Last week Publisher’s Weekly published an article about the increasing inequity in advances for traditionally published authors. This comes in the wake of several years of writing income studies that are showing median writer income to be decreasing steadily. From the 2018 report by the Author’s Guild:
Median incomes of all published authors who were surveyed—including part-time, full-time, traditionally published, self-published, and hybrid-published authors—for all writing-related activities[1] was $6,080, down 3% from four years ago. This is down from a $10,500 median income in 2009 according the Authors Guild’s last survey[2]. Worse still, the median income for all published authors based solely on book-related activities[3] fell from $3,900 to $3,100, down 21%, while full-time traditionally published authors earned $12,400.
$12,400 dollars.
This is a median income, which means that it is the middle number in the spread of responses. It’s fairly standard to use median numbers for income analysis. Without seeing the population distribution, you can only posit where most authors fall on this spread.
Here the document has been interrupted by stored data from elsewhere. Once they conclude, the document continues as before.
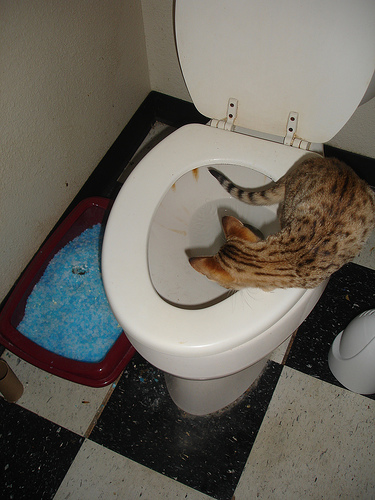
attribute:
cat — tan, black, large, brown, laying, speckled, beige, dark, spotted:
[183, 153, 374, 297]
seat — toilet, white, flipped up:
[97, 117, 342, 354]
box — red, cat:
[1, 194, 138, 385]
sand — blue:
[21, 218, 120, 359]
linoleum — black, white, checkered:
[4, 120, 374, 495]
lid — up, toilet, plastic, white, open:
[161, 0, 364, 153]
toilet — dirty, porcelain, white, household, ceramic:
[100, 0, 374, 426]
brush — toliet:
[328, 309, 375, 401]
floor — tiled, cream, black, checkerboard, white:
[3, 109, 369, 489]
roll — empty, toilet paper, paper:
[1, 354, 29, 401]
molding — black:
[88, 89, 375, 203]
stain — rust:
[175, 169, 200, 192]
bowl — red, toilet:
[97, 116, 346, 411]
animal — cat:
[188, 145, 373, 299]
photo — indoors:
[7, 11, 374, 490]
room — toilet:
[3, 0, 374, 498]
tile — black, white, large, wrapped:
[86, 359, 288, 494]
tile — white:
[52, 442, 220, 499]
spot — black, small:
[75, 397, 95, 412]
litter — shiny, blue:
[16, 224, 103, 355]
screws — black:
[224, 90, 302, 137]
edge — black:
[84, 90, 371, 204]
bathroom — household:
[6, 0, 374, 497]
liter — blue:
[16, 219, 143, 355]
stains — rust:
[169, 161, 204, 197]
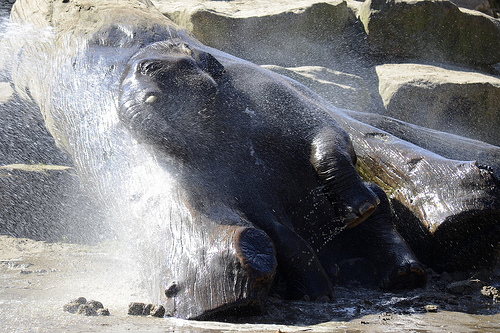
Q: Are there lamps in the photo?
A: No, there are no lamps.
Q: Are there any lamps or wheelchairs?
A: No, there are no lamps or wheelchairs.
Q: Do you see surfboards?
A: No, there are no surfboards.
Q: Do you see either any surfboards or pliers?
A: No, there are no surfboards or pliers.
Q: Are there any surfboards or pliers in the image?
A: No, there are no surfboards or pliers.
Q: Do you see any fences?
A: No, there are no fences.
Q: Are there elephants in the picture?
A: Yes, there is an elephant.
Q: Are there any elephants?
A: Yes, there is an elephant.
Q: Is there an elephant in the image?
A: Yes, there is an elephant.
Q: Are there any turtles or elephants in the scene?
A: Yes, there is an elephant.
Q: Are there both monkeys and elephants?
A: No, there is an elephant but no monkeys.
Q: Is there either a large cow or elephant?
A: Yes, there is a large elephant.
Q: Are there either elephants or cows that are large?
A: Yes, the elephant is large.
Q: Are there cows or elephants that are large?
A: Yes, the elephant is large.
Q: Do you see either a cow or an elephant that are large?
A: Yes, the elephant is large.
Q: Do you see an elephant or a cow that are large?
A: Yes, the elephant is large.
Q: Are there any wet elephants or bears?
A: Yes, there is a wet elephant.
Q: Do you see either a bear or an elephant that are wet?
A: Yes, the elephant is wet.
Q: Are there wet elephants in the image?
A: Yes, there is a wet elephant.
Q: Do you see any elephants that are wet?
A: Yes, there is an elephant that is wet.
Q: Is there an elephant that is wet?
A: Yes, there is an elephant that is wet.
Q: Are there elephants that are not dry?
A: Yes, there is a wet elephant.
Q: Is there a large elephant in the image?
A: Yes, there is a large elephant.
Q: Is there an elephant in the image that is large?
A: Yes, there is an elephant that is large.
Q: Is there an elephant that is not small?
A: Yes, there is a large elephant.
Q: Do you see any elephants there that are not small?
A: Yes, there is a large elephant.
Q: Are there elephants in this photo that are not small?
A: Yes, there is a large elephant.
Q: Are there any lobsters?
A: No, there are no lobsters.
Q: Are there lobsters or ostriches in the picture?
A: No, there are no lobsters or ostriches.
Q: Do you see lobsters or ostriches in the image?
A: No, there are no lobsters or ostriches.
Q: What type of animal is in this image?
A: The animal is an elephant.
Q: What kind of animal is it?
A: The animal is an elephant.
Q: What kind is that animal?
A: That is an elephant.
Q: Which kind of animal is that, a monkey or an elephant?
A: That is an elephant.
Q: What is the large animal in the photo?
A: The animal is an elephant.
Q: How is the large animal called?
A: The animal is an elephant.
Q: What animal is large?
A: The animal is an elephant.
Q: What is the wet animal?
A: The animal is an elephant.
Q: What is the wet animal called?
A: The animal is an elephant.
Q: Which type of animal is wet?
A: The animal is an elephant.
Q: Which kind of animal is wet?
A: The animal is an elephant.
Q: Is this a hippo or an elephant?
A: This is an elephant.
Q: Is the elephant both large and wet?
A: Yes, the elephant is large and wet.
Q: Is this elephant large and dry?
A: No, the elephant is large but wet.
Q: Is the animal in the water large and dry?
A: No, the elephant is large but wet.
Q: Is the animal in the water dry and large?
A: No, the elephant is large but wet.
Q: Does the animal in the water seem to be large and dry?
A: No, the elephant is large but wet.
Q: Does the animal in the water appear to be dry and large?
A: No, the elephant is large but wet.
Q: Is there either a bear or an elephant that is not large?
A: No, there is an elephant but it is large.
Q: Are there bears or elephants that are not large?
A: No, there is an elephant but it is large.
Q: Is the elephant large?
A: Yes, the elephant is large.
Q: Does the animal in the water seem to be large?
A: Yes, the elephant is large.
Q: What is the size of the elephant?
A: The elephant is large.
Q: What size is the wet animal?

My guess, based off of the Publisher’s Weekly article and some other conclusions in the Author’s Guild report, is that the majority of authors are falling near this number. The tail is long, my friends: if you make it big, you make it really big. If you don’t? Well.
I remember the last time I earned twelve thousand dollars, and it’s not a time in my life I would like to return to. There was a lot of soup involved. Yet I still hope to one day earn enough writing income that I can justify moving to writing as a full-time gig. I don’t delude myself that writing full time won’t involve me doing appearances or audiobook narration or editing to make ends meet. But increasingly I question whether even that would allow me to live my dream.
You can do everything right and still fail. That doesn’t mean you shouldn’t try. So I’ll keep plugging away at it, and see where it leads.